LA DONNA ELETTRICA: UNA LEZIONE DI CINEMA E DI VITA

fonte immagine: Vimeo

 

Un’opera piena di ricchezze, integrità, ribellione e senso civile

 

Benedikt Erlingsson, con “La Donna Elettrica”, confeziona un’opera deliziosa, una boccata d’aria fresca, non solo per l‘ambientazione islandese.

L’informazione cinematografica in Italia è, come accade per molti campi, assai americanocentrica, e non ci permette di conoscere a fondo personaggi importanti come questo regista alla sua seconda opera.

Erlingsson è anche attore teatrale e autore, ha lavorato per la tv ed al cinema era fra il cast dell’altrettanto strepitoso “Il grande capo” di Von Trier.

A livello cinematografico non siamo dalle parti del “dogma”, cioè della totale negazione degli “arnesi” ed “artifizi” di montaggio, effetti speciali, musica fuori scena e quant’altro, con cui si eccede nel cinema più commerciale, quanto ad un loro sapiente uso assolutamente finalizzato al messaggio ed allo stile desiderato.

Apprezzo sempre un regista che riesce in modo intelligente a trasmettere una grande “sostanza” con un tocco leggero e adatto anche al grande pubblico, senza cedere di un millimetro sul fronte dei contenuti e, addirittura, con un di più di “poetica” come accade in questo caso.

Forse l’aver calcato e saggiato i vari fronti del mestiere, tutte le sue prospettive, ha aiutato l’autore a sviluppare l’equilibrio raggiunto in quest’opera.

Senza raccontare molto, odio le recensioni che svelano quasi tutto, diciamo che il tema principale del film è la difesa dell’ecologia, che diventa necessariamente lotta alle multinazionali, presa di coscienza e assunzione di responsabilità da parte di persone vicine alla grande protagonista, implicita critica al sistema dell’informazione che in tutta evidenza “circuisce” il sentire del pubblico, esposizione di valori legati alla terra e alle tradizioni in contrapposizione alla modernità e alle costruzioni industriali, visione del futuro di controllo su cui siamo già avviati di gran carriera anche in un’Islanda che forse immaginiamo più a misura d’uomo di quanto in effetti è.

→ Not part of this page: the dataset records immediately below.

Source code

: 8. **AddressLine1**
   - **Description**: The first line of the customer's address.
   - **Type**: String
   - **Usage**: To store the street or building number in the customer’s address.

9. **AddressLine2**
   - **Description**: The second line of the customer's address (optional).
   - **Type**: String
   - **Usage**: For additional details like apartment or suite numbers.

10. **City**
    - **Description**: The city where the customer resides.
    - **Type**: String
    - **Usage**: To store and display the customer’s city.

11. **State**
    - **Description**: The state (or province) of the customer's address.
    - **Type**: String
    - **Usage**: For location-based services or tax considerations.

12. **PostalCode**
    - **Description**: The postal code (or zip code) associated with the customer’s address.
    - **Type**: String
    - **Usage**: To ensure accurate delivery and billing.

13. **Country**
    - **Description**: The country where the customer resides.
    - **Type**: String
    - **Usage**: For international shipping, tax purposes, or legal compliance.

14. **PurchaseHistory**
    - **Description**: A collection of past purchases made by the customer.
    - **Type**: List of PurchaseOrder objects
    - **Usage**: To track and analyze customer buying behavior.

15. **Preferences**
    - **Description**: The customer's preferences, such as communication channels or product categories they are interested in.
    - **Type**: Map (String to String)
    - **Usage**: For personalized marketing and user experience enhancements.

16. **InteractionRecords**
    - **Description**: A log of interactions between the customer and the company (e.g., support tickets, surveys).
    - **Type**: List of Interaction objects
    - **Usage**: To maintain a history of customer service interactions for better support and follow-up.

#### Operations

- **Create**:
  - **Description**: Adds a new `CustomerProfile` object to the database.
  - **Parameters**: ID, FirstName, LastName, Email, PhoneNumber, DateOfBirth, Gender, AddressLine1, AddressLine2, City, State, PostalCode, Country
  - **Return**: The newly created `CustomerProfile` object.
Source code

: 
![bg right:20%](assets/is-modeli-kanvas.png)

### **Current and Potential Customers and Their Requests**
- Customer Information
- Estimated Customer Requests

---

Il tutto impreziosito da musiche per niente banali, anche dalla metrica particolare, suonate live dai musicisti che le hanno composte ed usati dal regista come surreali comparse.

Il film ci fa ben vedere come non siamo più consapevoli dell’arroganza di un sistema che sta pesantemente condizionando il nostro futuro e il nostro sentire, la stessa “arroganza”, a ben vedere, dell’industria cinematografica made in USA che per questo come per altri casi, ritiene di “dover” dare la sua versione dell’opera con la stella Jodie Foster.

Invece di creare una grande scuola di doppiaggio, come quella italiana, ricostruiranno il prodotto ad uso e consumo della loro industria, arma senza bombe di conquista planetaria.

Ennesimo esempio di un mondo indirizzato nei binari delle corporation, ma economicamente al collasso per i più e lanciato verso il naufragio ambientale: il doloroso grido con cui ci lascia questo grande film.